Aliás, achei muito interessante ter uma imagem do filósofo, que pra mim sempre me pareceu muito raivoso, aqui aparecendo feliz. Bressane demorou uns cinco anos filmando a cidade e depois partiu para a montagem. As personagens de Mariana Ximenes e Leandra Leal, tão lindas quanto jovens, parecem figuras divinas a olhar com sabedoria e sorrisos enigmáticos para o nada (ou para o tudo). No mais, o filme é um incentivo para que nós nos aprofundemos na obra (e um pouco na biografia) do filósofo, a fim de desfrutar mais essa experiência, e ter mais um motivo para revê-lo. No final, há a surpresa de ver imagens reais de Nietzsche, já bastante abatido e muito doente, completando o elenco nos créditos.
MÁSCARA DA TRAIÇÃO
O título escolhido por mim para homenagear Tarcísio Meira foi MÁSCARA DA TRAIÇÃO (1969), um filme de golpe bem rocambolesco e divertido, envolvendo um triângulo amoroso formado pela mulher (Glória Menezes ) de um chefe autoritário (Tarcísio) e um empregado da companhia (Claudio Marzo) com talento para as artes. A trama começa a empolgar depois de uns 25 minutos de filme, quando o golpe fica estabelecido, mas não o suficiente para que saibamos de tudo. Vamos sabendo à medida em que as coisas vão acontecendo. Tarcísio Meira está ótimo fazendo papéis diferentes e o filme ainda traz a simpatia do já citado Flávio Migliaccio.

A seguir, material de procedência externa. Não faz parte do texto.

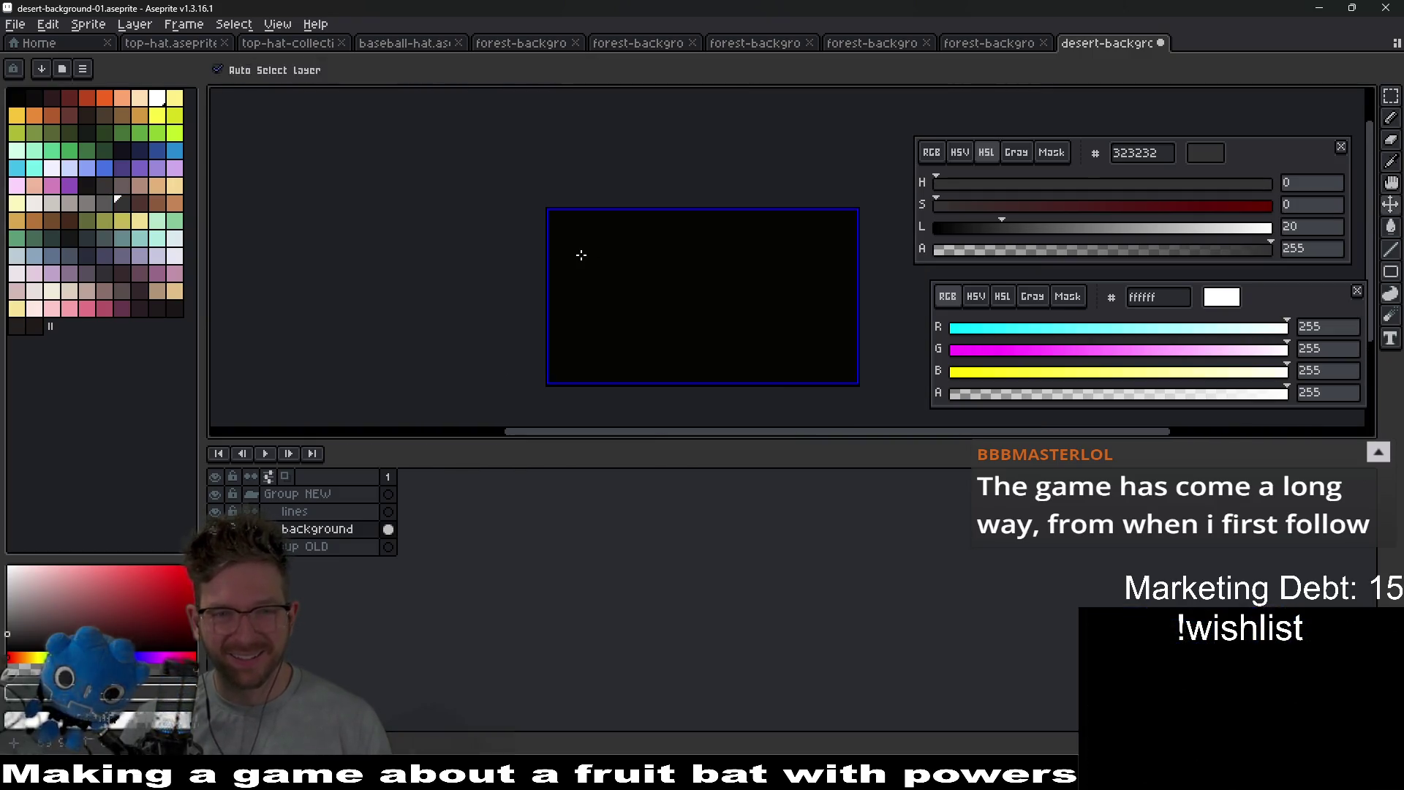
pyautogui.press('plus')
pyautogui.press('plus')
pyautogui.press('plus')
pyautogui.press('plus')
pyautogui.press('plus')
pyautogui.press('plus')
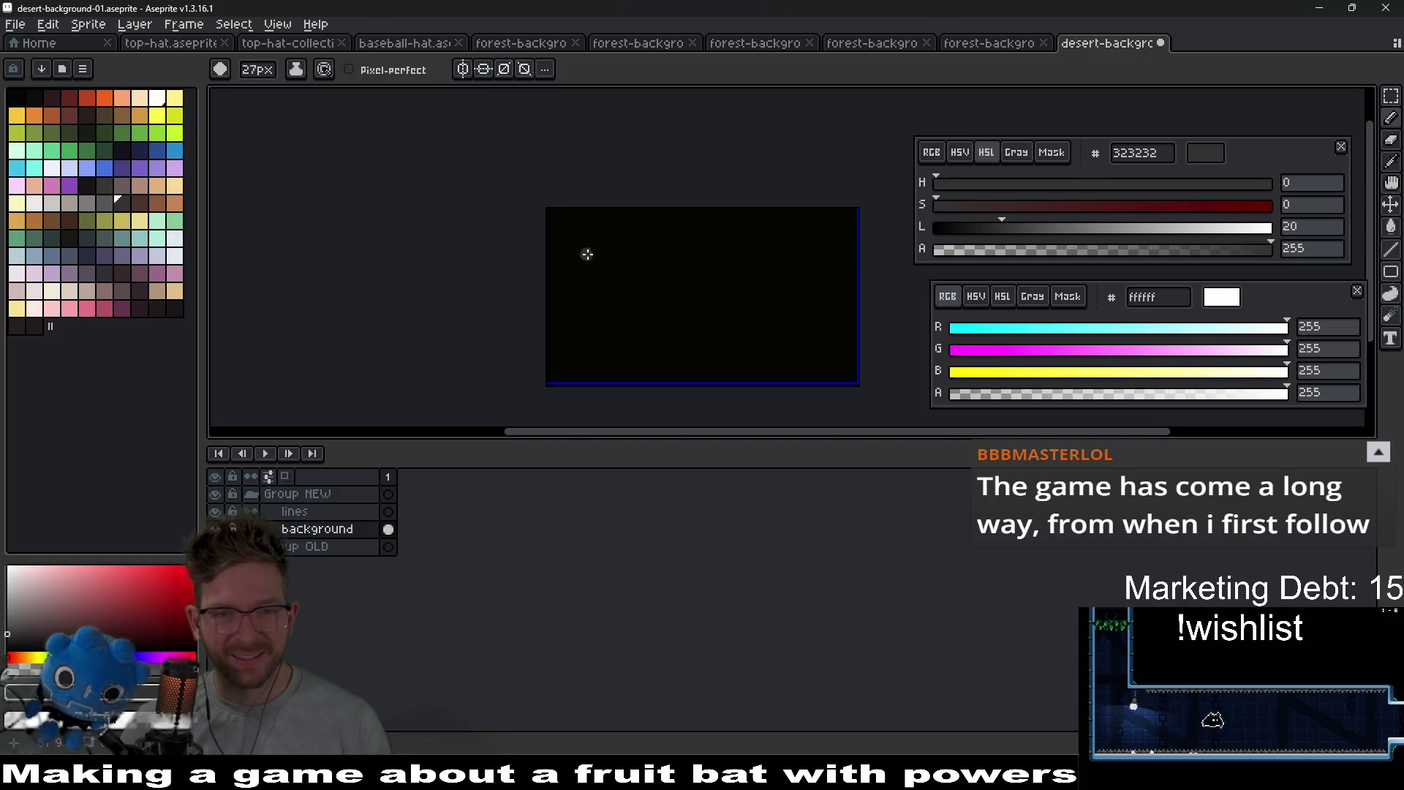
pyautogui.scroll(5, 589, 253)
pyautogui.scroll(-4, 611, 232)
pyautogui.scroll(2, 611, 231)
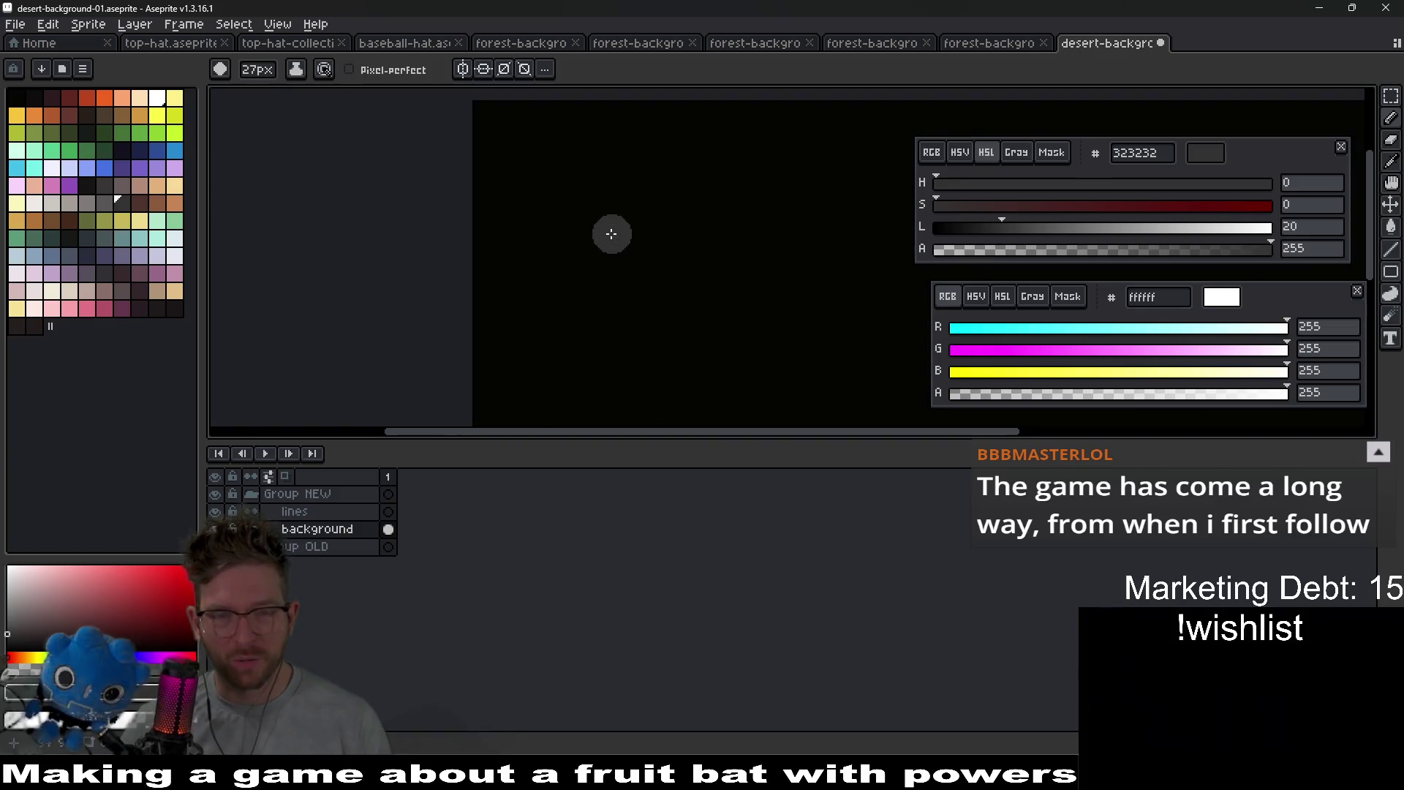
pyautogui.press('minus')
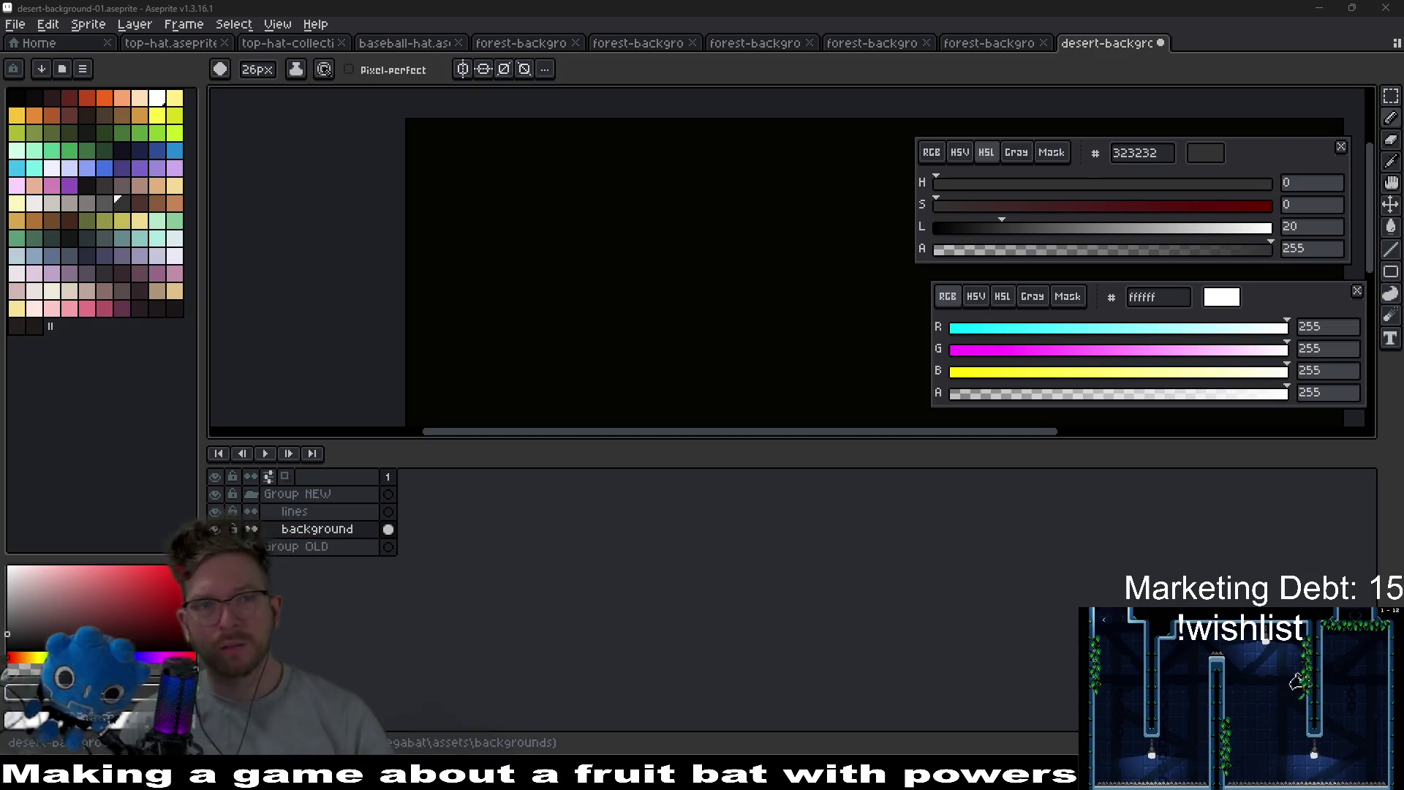
# - Enable vertical and horizontal mirror symmetry on the canvas
pyautogui.click(463, 69)
pyautogui.click(484, 68)
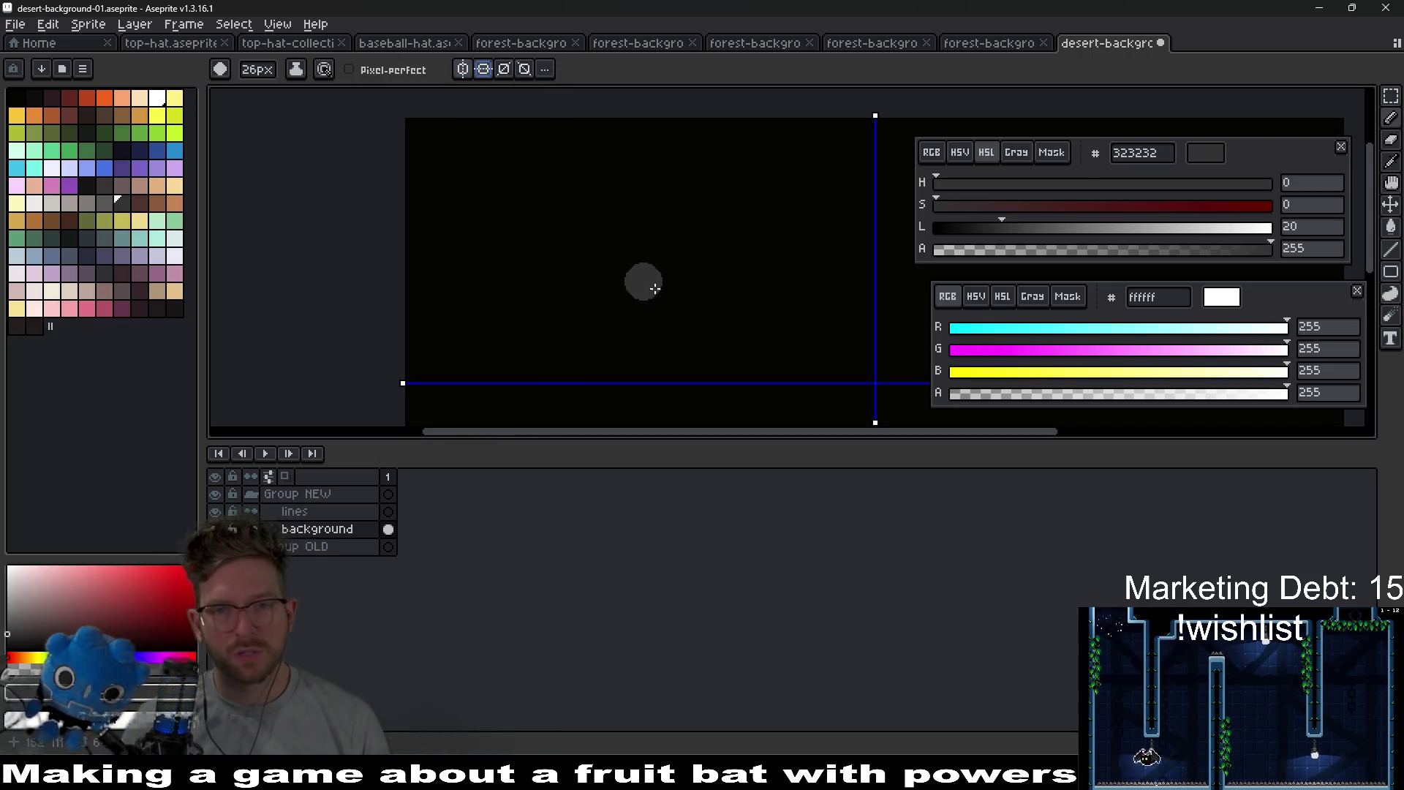
pyautogui.moveTo(630, 269); pyautogui.dragTo(526, 201)
pyautogui.scroll(-1, 556, 219)
pyautogui.scroll(1, 605, 244)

Achei bom demais descobrir a existência deste filme, o que só prova que o nosso cinema é uma caixinha de surpresas. Existem pérolas escondidas em épocas variadas. Filmes que fogem do que normalmente se espera de uma produção brasileira do período. Assim, por mais que eu não tenha ficado totalmente satisfeito com a conclusão da trama, não dá pra negar a inventividade do filme e a coragem de não se importar com a inverossimilhança. Agora, é impressão minha ou perto do final os rolos estão trocados?
MÁSCARA DA TRAIÇÃO é considerado um filme bem atípico na carreira do diretor Roberto Pires, que é mais conhecido por trabalhos de temática social, como A GRANDE FEIRA (1961) e TOCAIA NO ASFALTO (1962). E o que vemos aqui é um filme que se assemelha muito ao cinema de ação americano ou a séries como MISSÃO: IMPOSSÍVEL, mas principalmente a A OUTRA FACE, de John Woo.